Abstract

We have identified a 60-kDa cysteine protease that is associated with chromatin in sea urchin zygotes. This enzyme was found to be present as a proenzyme in unfertilized eggs and was activated shortly after fertilization. At a pH of 7.8-8.0, found after fertilization, the enzyme degraded the five sperm-specific histones (SpH), while the native cleavage-stage (CS) histone variants remained unaffected. Based on its requirements for reducing agents, its inhibition by sulfhydryl blocking compounds and its sensitivity to the cysteine-type protease inhibitors (2S,3S)-trans-epoxysuccinyl-L-leucyl- amido-3-methylbutane-ethyl-ester (E-64 d), cystatin and leupeptin, this protease can be defined as a cysteine protease. Consistently, this protease was not affected by the serine-type protease inhibitors phenylmethylsulfonyl fluoride (PMSF) and pepstatin.
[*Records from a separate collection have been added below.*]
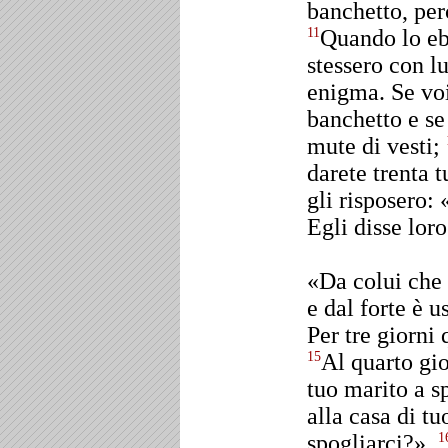
banchetto, per
Quando lo eb
11
stessero con l
enigma. Se voi
banchetto e se 
mute di vesti;
darete trenta 
gli risposero:
Egli disse loro
«Da colui che 
e dal forte è u
Per tre giorni 
Al quarto gi
15
tuo marito a s
alla casa di tu
spogliarci?».
1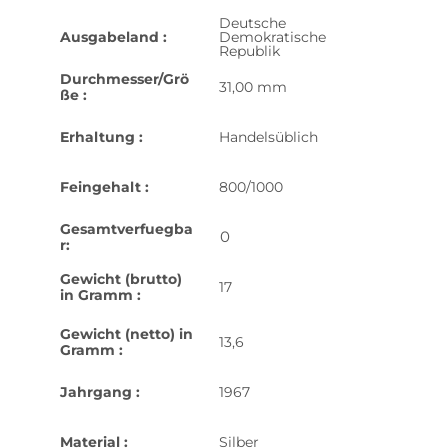
Deutsche
Ausgabeland :
Demokratische
Republik
Durchmesser/Grö
31,00 mm
ße :
Erhaltung :
Handelsüblich
Feingehalt :
800/1000
Gesamtverfuegba
0
r:
Gewicht (brutto)
17
in Gramm :
Gewicht (netto) in
13,6
Gramm :
Jahrgang :
1967
Material :
Silber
The substrate selectivity and pH modulation of the protease activity strongly suggest its role in the removal of sperm- specific histones, which determines sperm chromatin remodeling after fertilization. This suggestion was further substantiated by the inhibition of sperm histones degradation in vivo by E-64 d. Based on these three lines of evidence, we postulate that this cysteine protease is responsible for the degradation of sperm-specific histones which occurs during male pronucleus formation.